## EXCERPTED PASSAGE

>> START

The decision of which method to use should be based on how the system or resource-specific logic was introduced into the application. If the application was externally directed to use a specific number of threads or to size its buffers, use the script-based approach. If the application is directly aware of the system configuration and uses this information accordingly, use the signal-based approach.

The DLPAR operation itself is divided into the following phases:

The system attempts to ensure that all of the check code across the different mediums is executed in its entirety at the system level before the DLPAR event advances to the next phase.

Actions Taken by DLPAR Scripts

Application scripts are invoked for both add and remove operations. When removing resources, scripts are provided to resolve conditions imposed by the application that prevent the resource from being removed. The presence of particular processor bindings and the lack of pinnable memory might cause a remove request to fail. A set of commands is provided to identify these situations, so that scripts can be written to resolve them.

To identify and resolve the DLPAR dependencies, the following commands can be used:

Scripts can also be used for scalability and general performance issues. When resources are removed, you can reduce the number of threads that are used or the size of application buffers. When the resources are added, you can increase these parameters. You can provide commands that can be used to dynamically make these adjustments, which can be triggered by these scripts. Install the scripts to invoke these commands within the context of the DLPAR operation.

High-Level Structure of DLPAR Scripts

This section provides an overview of the scripts, which can be Perl scripts, shell scripts, or commands. Application scripts are required to provide the following commands:

Installing Application Scripts Using the drmgr Command

The drmgr command maintains an internal database of installed-script information. This information is collected when the system is booted and is refreshed when new scripts are installed or uninstalled. The information is derived from the scriptinfo, register, and usage commands. The installation of scripts is supported through options to the drmgr command, which copies the named script to the /usr/lib/dr/scripts/all/ directory where it can be later accessed. You can specify an alternate location for this repository. To determine the machine upon which a script is used, specify the target host name when installing the script.

>> END

## SUPPLIED INFORMATION
>> START

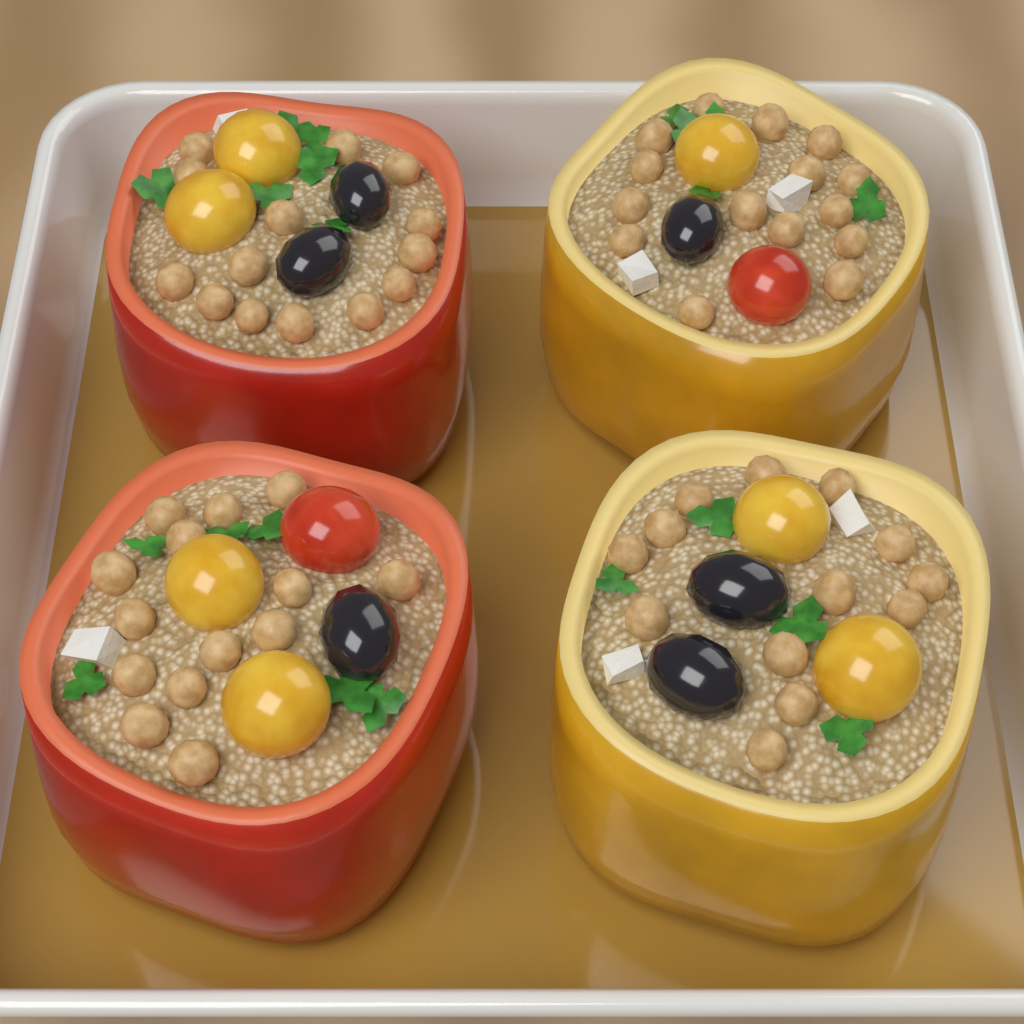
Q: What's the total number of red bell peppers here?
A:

>> END

## INSTRUCTIONS TO FOLLOW
In the DLPAR passage, to which directory does the drmgr command copy a named script when it is installed?

## ANSWER TO THE PROBLEM
/usr/lib/dr/scripts/all/